Thanks for the detailed writeup Sammi!
Andrew, can you explain why you think for a directory, the replication policy should be return when getErasureCodingPolicy is called?
I was thinking of a usecase where a user wants to redo the policies on an directory tree. Unless they can distinguish between states 1 and 2 vs 3 via a get API, they need to call set/remove on every directory to get exactly what they want. Another usecase is distcp, where you might want to exactly replicate the same storage policy setup on a destination cluster.
Looking at StoragePolicy though, it just returns the inherited policy. I don't see a way to check if a policy is inherited or explicitly set. IMO this is a flaw (particularly for distcp), but it's better to follow suit for continuity. It's also less bad for EC since there's no way to change the EC policy for a file.

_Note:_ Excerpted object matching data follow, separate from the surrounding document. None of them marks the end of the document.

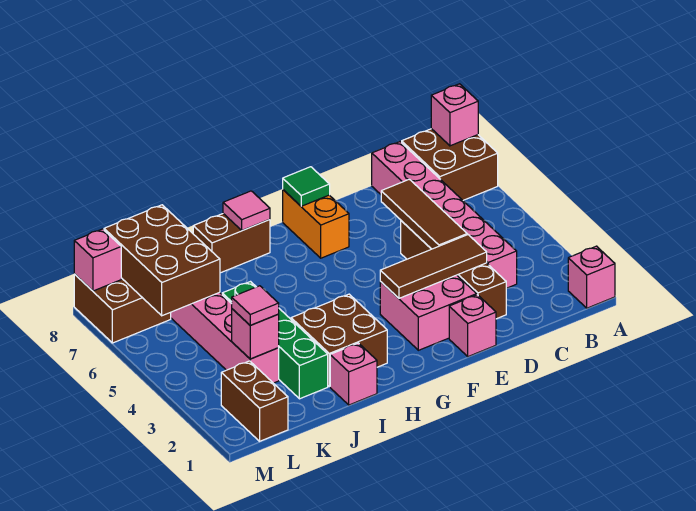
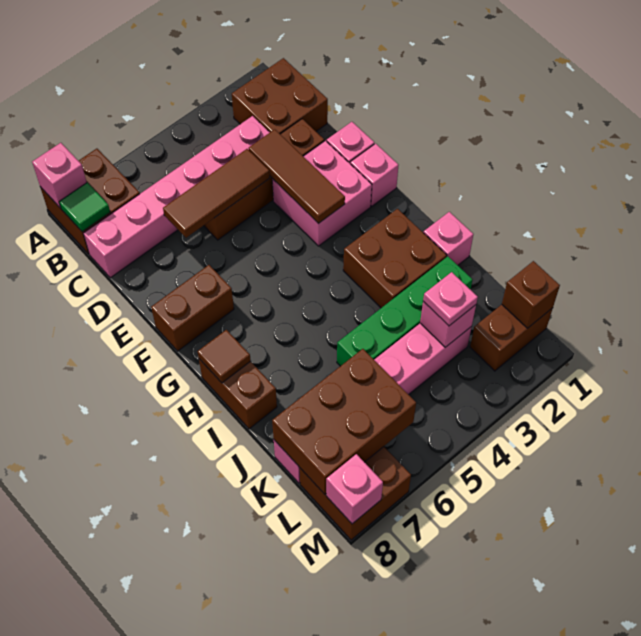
pink 1x1 brick [568,246,615,308] -> pink 1x1 brick moved to [350,144,398,206]
none -> brown 2x2 brick [232,58,328,134]
orange 1x2 brick [283,190,349,258] -> brown 1x2 brick [151,265,234,351]
green 1x1 tile [283,167,330,206] -> green 1x1 tile moved to [59,182,110,232]
pink 1x1 tile [223,191,270,230] -> brown 1x1 tile [198,330,251,383]
pink 1x1 tile [232,286,279,325] -> pink 1x1 plate [423,272,478,326]
none -> brown 1x1 brick [502,261,560,328]

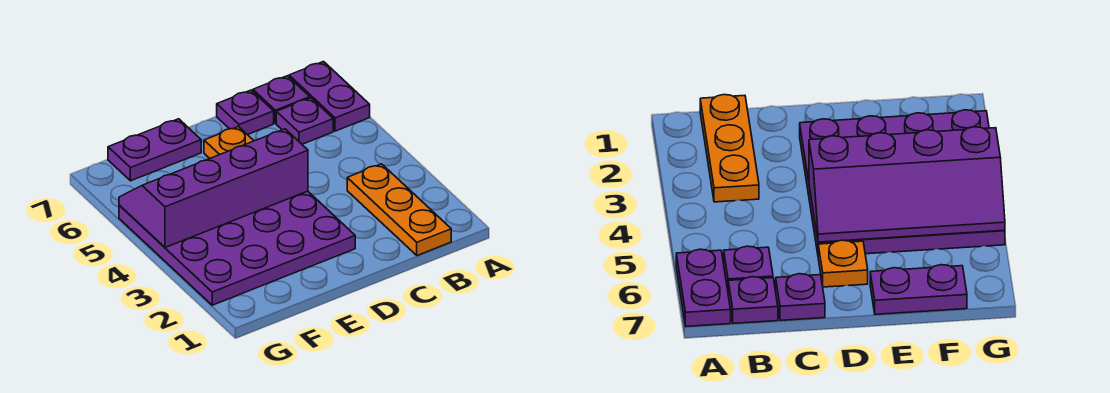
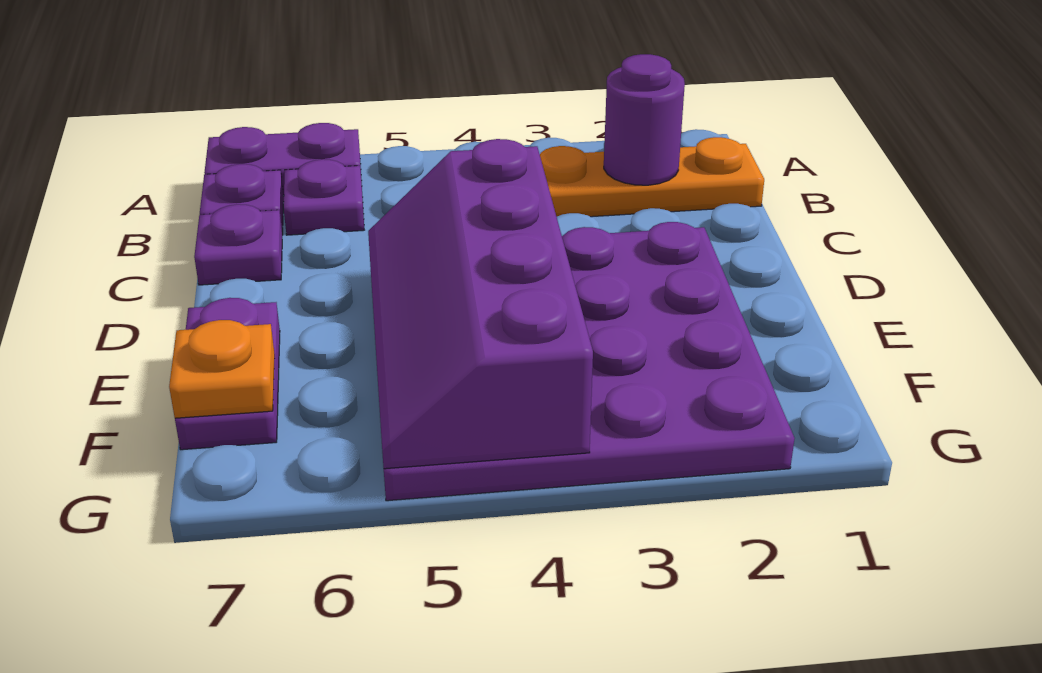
none -> purple 1x1 round brick [604,54,685,185]
orange 1x1 plate [204,127,254,158] -> orange 1x1 plate moved to [169,320,275,418]

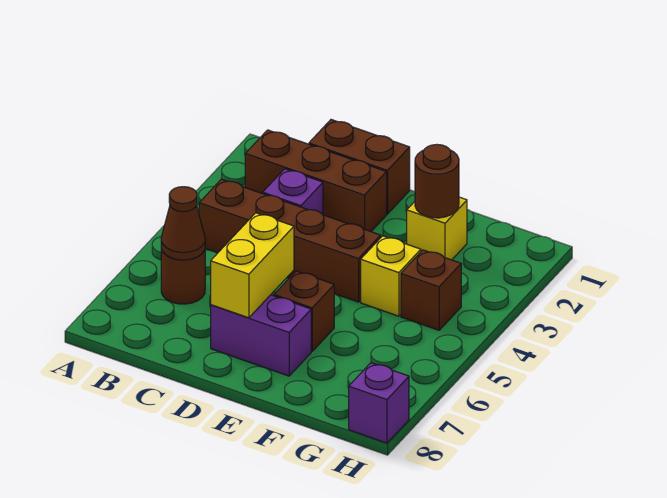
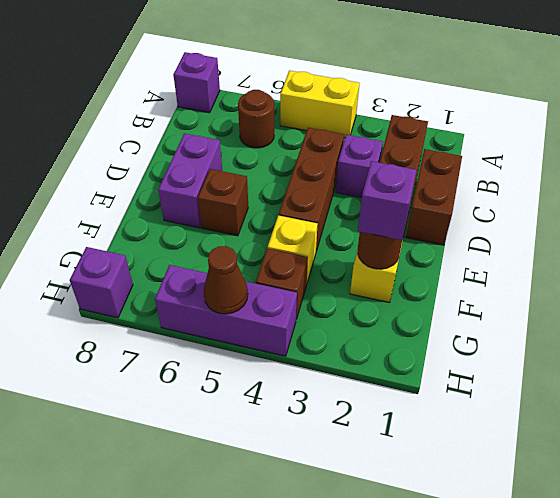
none -> purple 1x1 brick [173,52,220,113]
brown 1x4 brick [199,179,381,302] -> brown 1x3 brick [279,128,344,251]
brown 1x1 cone [161,187,205,260] -> brown 1x1 cone moved to [204,246,248,314]
yellow 1x2 brick [211,213,294,318] -> yellow 1x2 brick moved to [280,71,359,138]
none -> purple 1x1 brick [358,161,416,240]
none -> purple 1x3 brick [155,265,297,356]

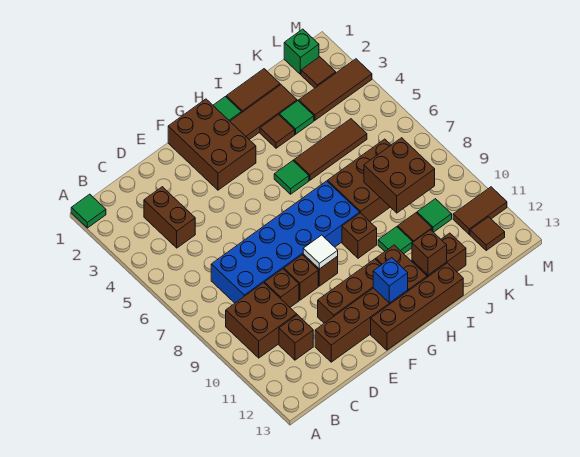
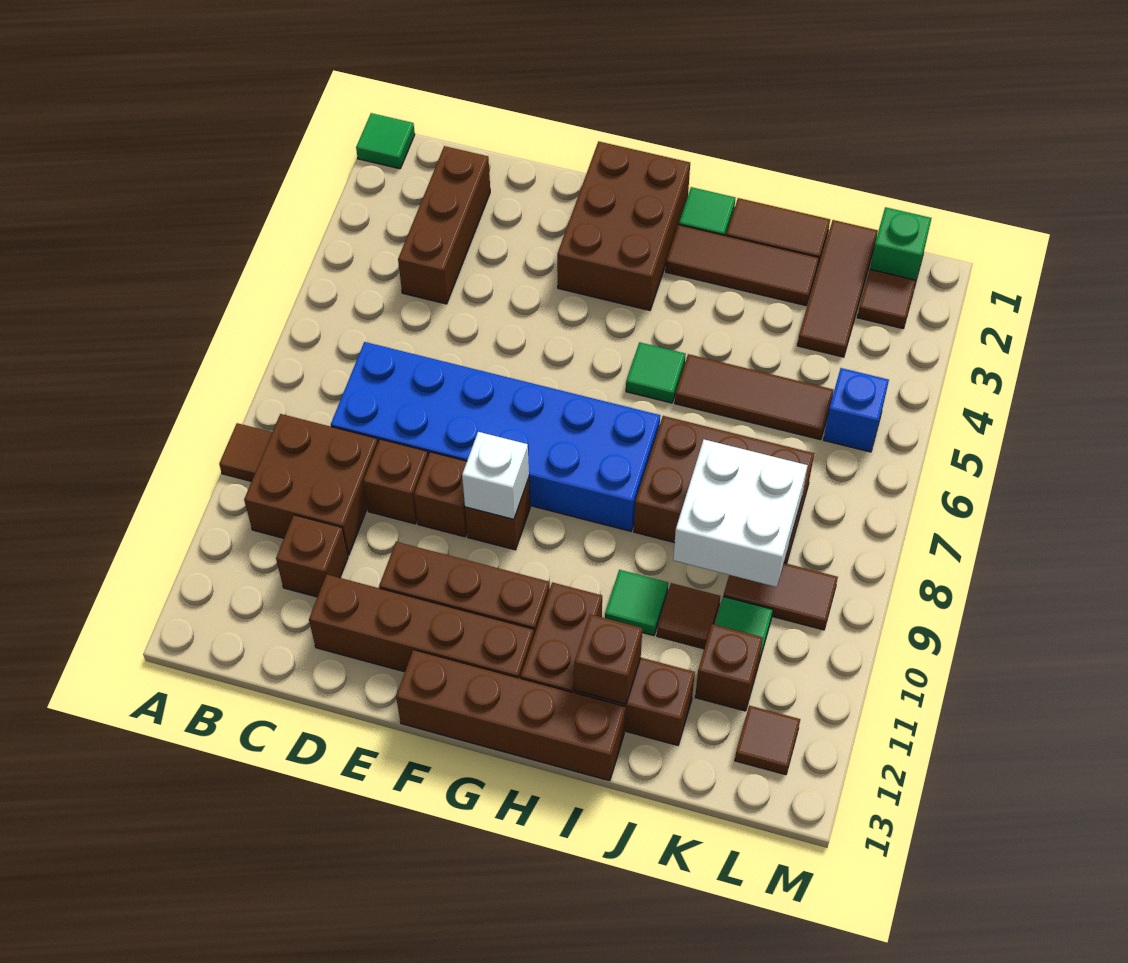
brown 1x2 brick [144,187,195,248] -> brown 1x3 brick [398,146,490,304]
white 1x1 tile [303,235,338,269] -> white 1x1 brick [462,432,529,519]
blue 1x1 brick [373,258,408,303] -> blue 1x1 brick moved to [824,368,889,452]
brown 1x1 brick [342,213,377,258] -> brown 1x1 brick moved to [695,624,763,711]
brown 1x1 tile [260,115,295,148] -> brown 1x1 tile moved to [219,423,272,481]
green 1x1 tile [279,101,314,134] -> none
brown 2x2 brick [364,138,435,213] -> white 2x2 brick [673,439,808,587]
brown 1x3 tile [299,59,372,120] -> brown 1x3 tile turned to [797,220,878,357]
brown 1x2 tile [453,187,507,234] -> brown 1x2 tile moved to [723,563,838,630]

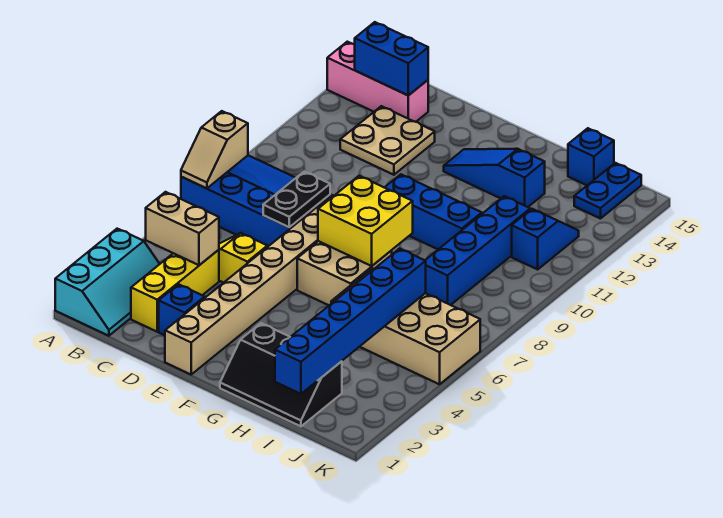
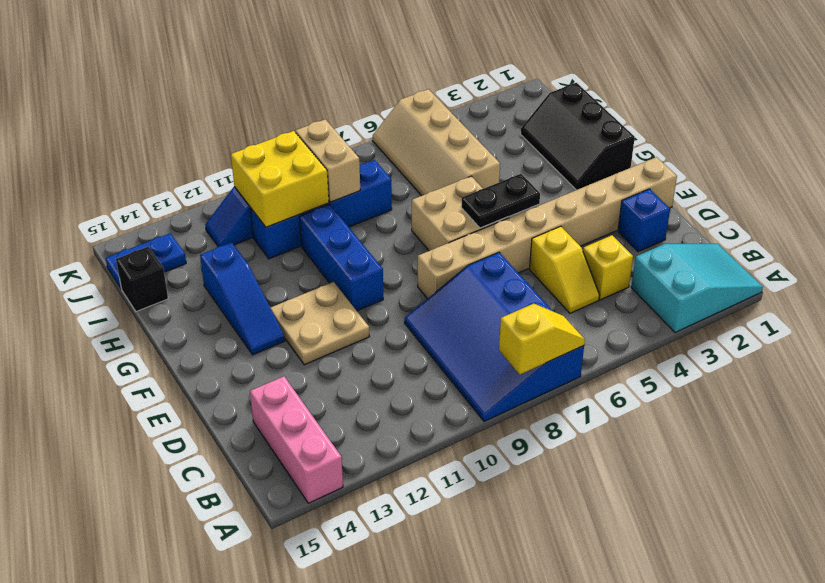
cyan 2x3 slope [55,229,159,336] -> cyan 2x3 slope turned to [631,244,763,333]
tan 1x2 slope [181,111,248,188] -> yellow 1x2 slope [499,304,585,374]
tan 1x2 brick [146,192,219,265] -> tan 1x2 brick moved to [296,119,360,202]
blue 1x2 brick [355,22,428,95] -> none
yellow 1x3 brick [131,250,219,332] -> yellow 1x1 brick [583,235,633,300]
tan 2x2 plate [340,106,435,175] -> tan 2x2 plate moved to [271,282,370,365]
black 1x2 plate [263,172,330,227] -> black 1x2 plate moved to [461,174,540,228]
yellow 2x2 brick [318,176,413,266] -> yellow 2x2 brick moved to [231,131,329,227]
black 2x3 slope [220,323,342,426] -> black 2x3 slope turned to [520,83,635,190]
tan 2x4 brick [331,268,480,384] -> tan 2x4 slope [373,89,500,196]
blue 1x6 brick [275,249,426,394] -> none
blue 1x1 brick [568,128,614,185] -> black 1x1 brick [116,247,168,312]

Also referencing StoragePolicy, there's the idea of a default storage policy for the cluster. This is hardcoded to HOT, and is returned when you call getStoragePolicy. To align with getStoragePolicy, arguably getECPolicy should return a special "replicated" ECPolicy, but that makes isErasureCoded checks more complicated.
So, all said, let's just return the inherited EC policy if it's not replicated. We also need to validate the isErasureCoded checks internally, since I know for instance we restrict the set of storage policies that work on erasure coded files.
Unless we introduce another policy manipulation API, such as "setDefaultReplicationPolicy" which handles change directory from ec policy to replication policy.
I like this idea, since calling the replication policy an "ECPolicy" is a misnomer. It's also confusing if we make people set it via setECPolicy but don't return it in getECPolicy.